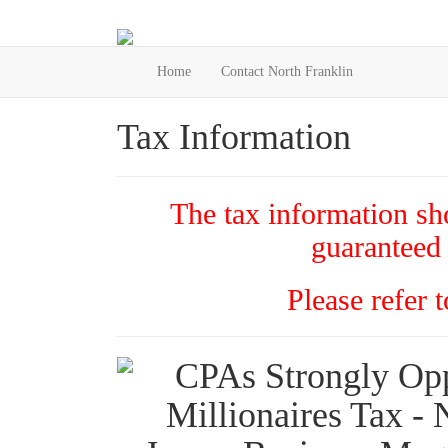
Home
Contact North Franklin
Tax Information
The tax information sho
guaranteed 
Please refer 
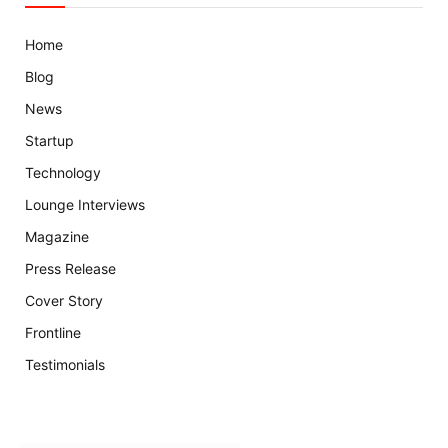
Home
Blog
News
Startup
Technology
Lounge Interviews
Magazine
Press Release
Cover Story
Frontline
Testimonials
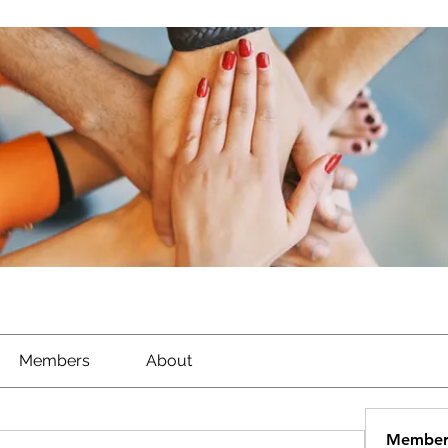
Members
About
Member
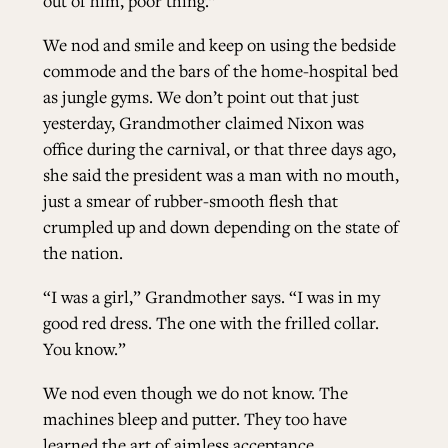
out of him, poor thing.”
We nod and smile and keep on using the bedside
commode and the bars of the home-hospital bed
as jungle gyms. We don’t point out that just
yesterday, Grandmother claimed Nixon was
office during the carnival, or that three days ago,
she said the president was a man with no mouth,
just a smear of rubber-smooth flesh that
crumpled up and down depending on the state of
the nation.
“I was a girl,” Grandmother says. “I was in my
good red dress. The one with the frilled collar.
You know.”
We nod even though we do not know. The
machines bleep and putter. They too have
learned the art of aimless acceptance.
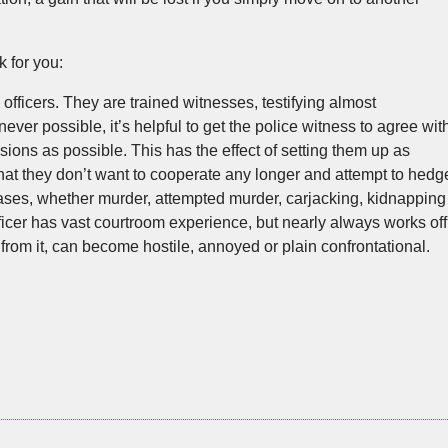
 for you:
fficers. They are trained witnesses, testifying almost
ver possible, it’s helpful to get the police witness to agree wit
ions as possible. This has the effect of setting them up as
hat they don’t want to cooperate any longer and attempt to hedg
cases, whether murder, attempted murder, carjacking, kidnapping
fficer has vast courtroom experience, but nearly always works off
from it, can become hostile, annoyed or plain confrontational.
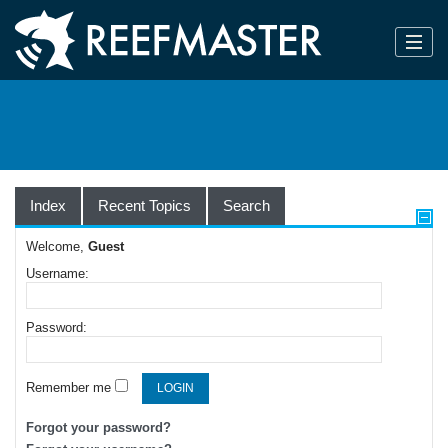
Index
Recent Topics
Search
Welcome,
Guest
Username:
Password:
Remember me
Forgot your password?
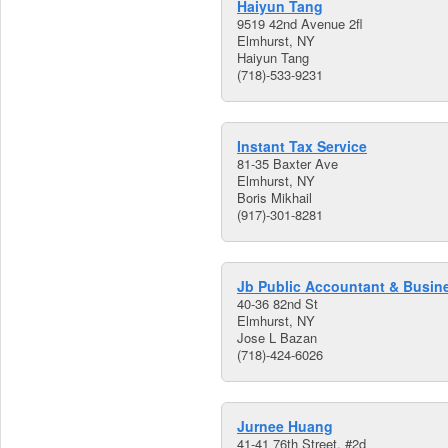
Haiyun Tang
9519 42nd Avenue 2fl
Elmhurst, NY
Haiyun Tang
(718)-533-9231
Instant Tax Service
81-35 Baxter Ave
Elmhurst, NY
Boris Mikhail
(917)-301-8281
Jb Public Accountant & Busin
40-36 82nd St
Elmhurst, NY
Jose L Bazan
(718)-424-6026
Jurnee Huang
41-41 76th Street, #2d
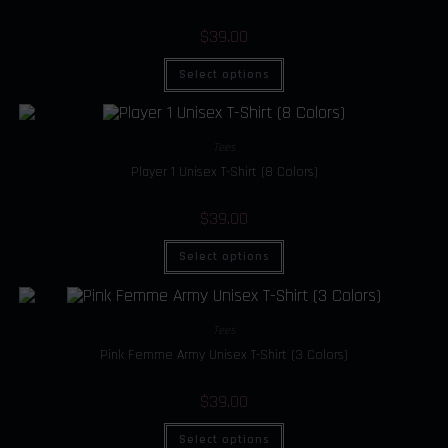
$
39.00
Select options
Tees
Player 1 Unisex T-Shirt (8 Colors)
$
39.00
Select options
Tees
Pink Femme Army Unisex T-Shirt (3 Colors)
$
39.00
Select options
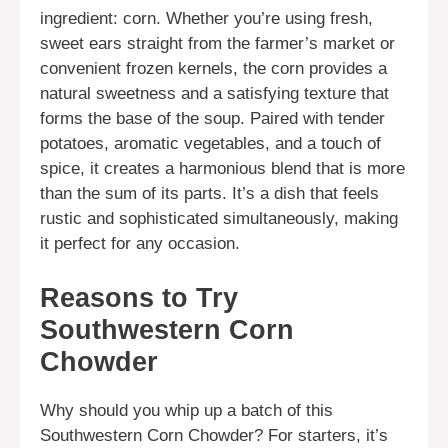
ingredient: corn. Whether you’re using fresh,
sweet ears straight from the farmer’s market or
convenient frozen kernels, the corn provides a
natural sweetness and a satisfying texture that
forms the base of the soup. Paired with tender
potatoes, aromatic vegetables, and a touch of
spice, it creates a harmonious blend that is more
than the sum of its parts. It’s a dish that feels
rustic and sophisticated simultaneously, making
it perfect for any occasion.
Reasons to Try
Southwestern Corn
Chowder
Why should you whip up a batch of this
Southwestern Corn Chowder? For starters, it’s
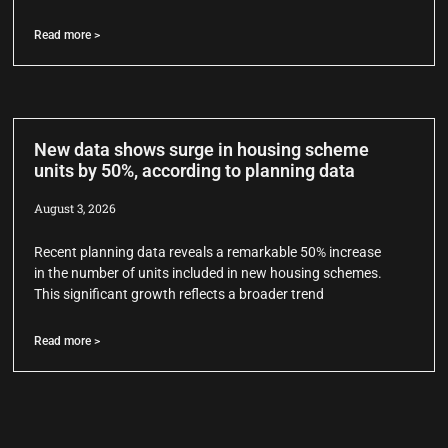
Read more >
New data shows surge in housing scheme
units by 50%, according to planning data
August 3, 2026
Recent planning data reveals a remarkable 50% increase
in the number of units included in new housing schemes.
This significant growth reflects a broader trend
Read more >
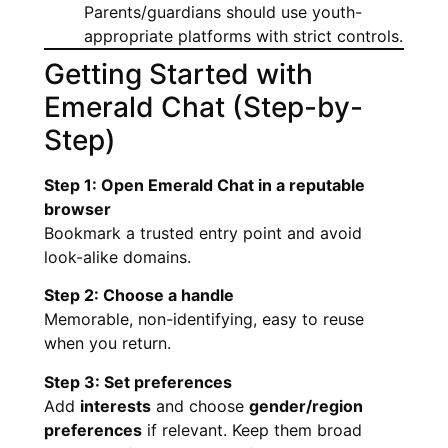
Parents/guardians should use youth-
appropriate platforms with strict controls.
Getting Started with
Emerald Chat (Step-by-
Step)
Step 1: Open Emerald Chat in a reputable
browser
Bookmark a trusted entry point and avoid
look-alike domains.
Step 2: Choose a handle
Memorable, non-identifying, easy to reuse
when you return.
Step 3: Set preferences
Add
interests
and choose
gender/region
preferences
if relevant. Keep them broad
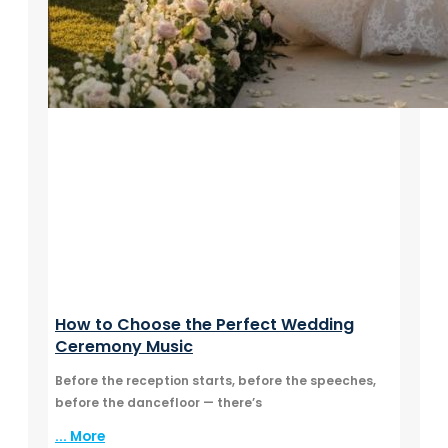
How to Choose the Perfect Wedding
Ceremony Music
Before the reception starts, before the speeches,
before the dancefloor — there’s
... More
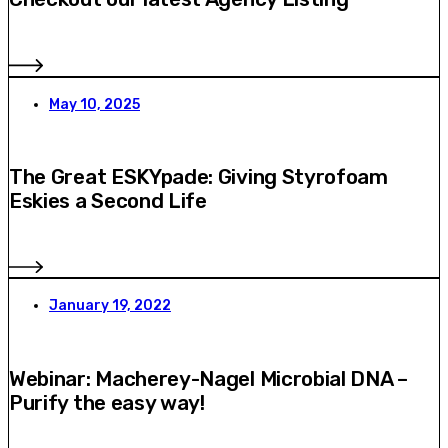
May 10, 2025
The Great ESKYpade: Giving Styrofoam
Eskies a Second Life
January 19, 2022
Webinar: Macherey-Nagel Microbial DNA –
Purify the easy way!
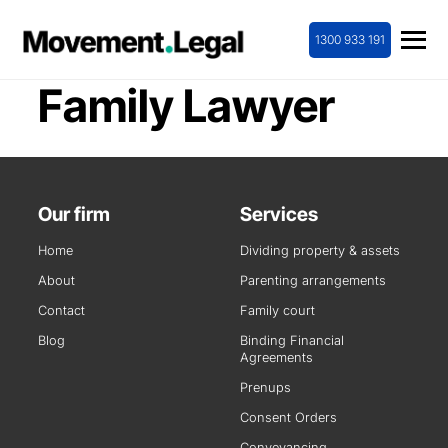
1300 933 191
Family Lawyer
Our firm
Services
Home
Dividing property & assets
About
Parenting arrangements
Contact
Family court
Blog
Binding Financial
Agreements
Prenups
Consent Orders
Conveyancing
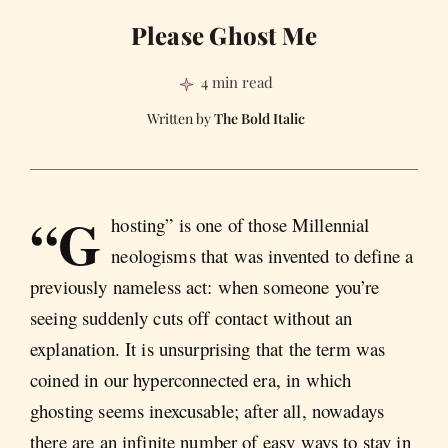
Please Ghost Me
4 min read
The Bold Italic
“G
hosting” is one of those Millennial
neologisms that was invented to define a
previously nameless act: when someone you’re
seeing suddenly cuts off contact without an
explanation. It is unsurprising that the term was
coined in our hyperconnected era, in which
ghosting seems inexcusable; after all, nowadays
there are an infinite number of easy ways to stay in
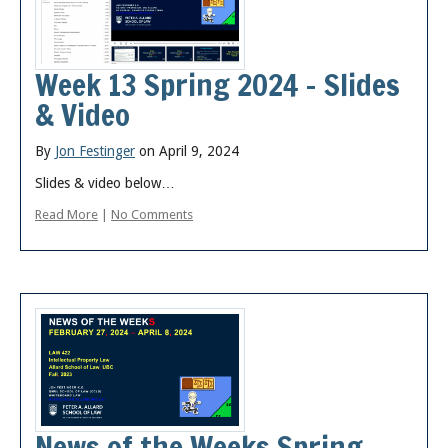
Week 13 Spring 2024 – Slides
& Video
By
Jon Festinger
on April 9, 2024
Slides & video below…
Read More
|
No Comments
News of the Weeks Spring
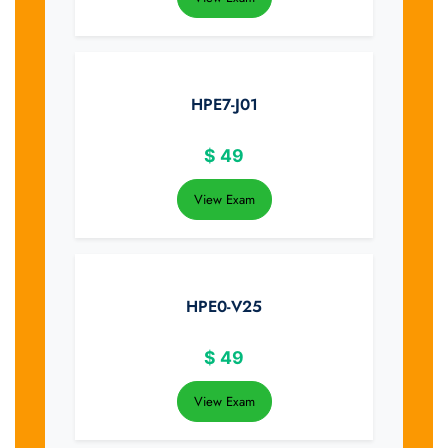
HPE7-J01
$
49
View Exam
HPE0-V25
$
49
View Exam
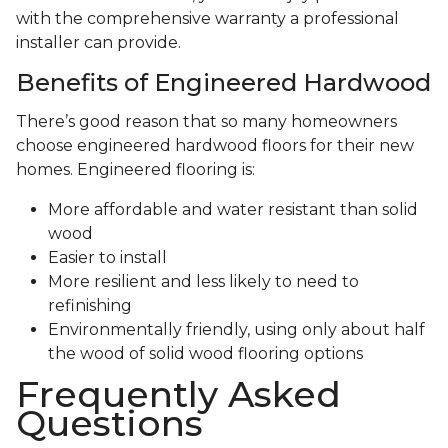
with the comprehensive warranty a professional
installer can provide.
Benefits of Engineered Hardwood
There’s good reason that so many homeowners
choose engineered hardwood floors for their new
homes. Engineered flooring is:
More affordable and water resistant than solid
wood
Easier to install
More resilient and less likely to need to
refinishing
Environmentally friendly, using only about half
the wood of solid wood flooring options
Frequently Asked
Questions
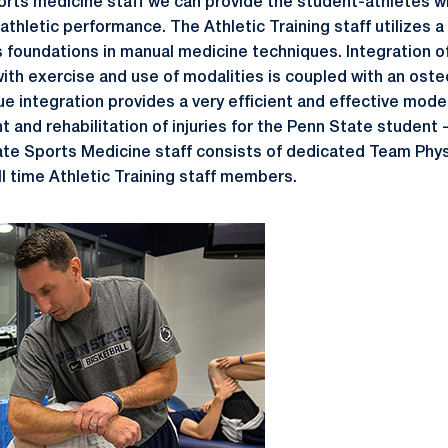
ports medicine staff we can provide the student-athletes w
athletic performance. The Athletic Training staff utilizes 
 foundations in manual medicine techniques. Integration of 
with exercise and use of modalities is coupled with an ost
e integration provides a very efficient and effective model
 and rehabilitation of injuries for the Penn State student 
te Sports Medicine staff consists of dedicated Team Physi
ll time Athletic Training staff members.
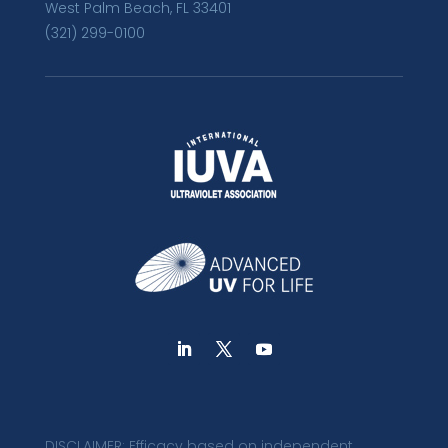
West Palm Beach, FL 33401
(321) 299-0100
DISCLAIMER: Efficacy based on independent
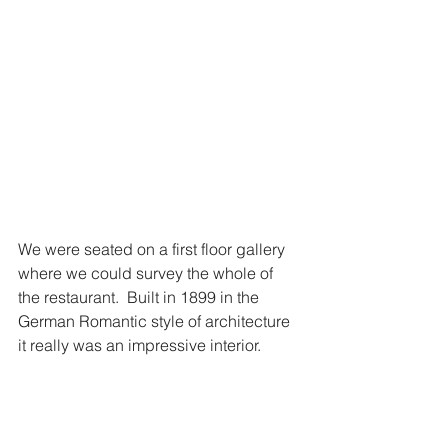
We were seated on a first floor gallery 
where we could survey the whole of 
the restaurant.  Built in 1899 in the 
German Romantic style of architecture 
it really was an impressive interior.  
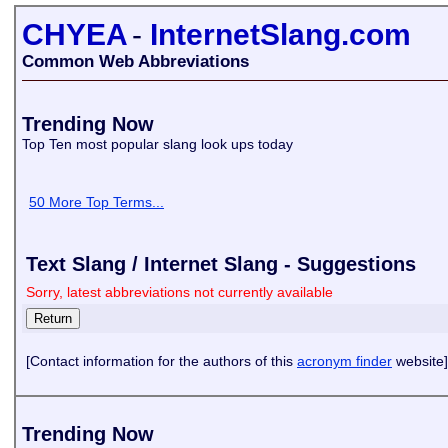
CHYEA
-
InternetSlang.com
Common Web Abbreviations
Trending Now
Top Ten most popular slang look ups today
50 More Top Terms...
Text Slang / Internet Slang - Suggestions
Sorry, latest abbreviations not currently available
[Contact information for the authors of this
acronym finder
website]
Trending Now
----------
* _What to produce_: Output only the number of lines in the listing that contain the string "units".

* _Response to the task_: 2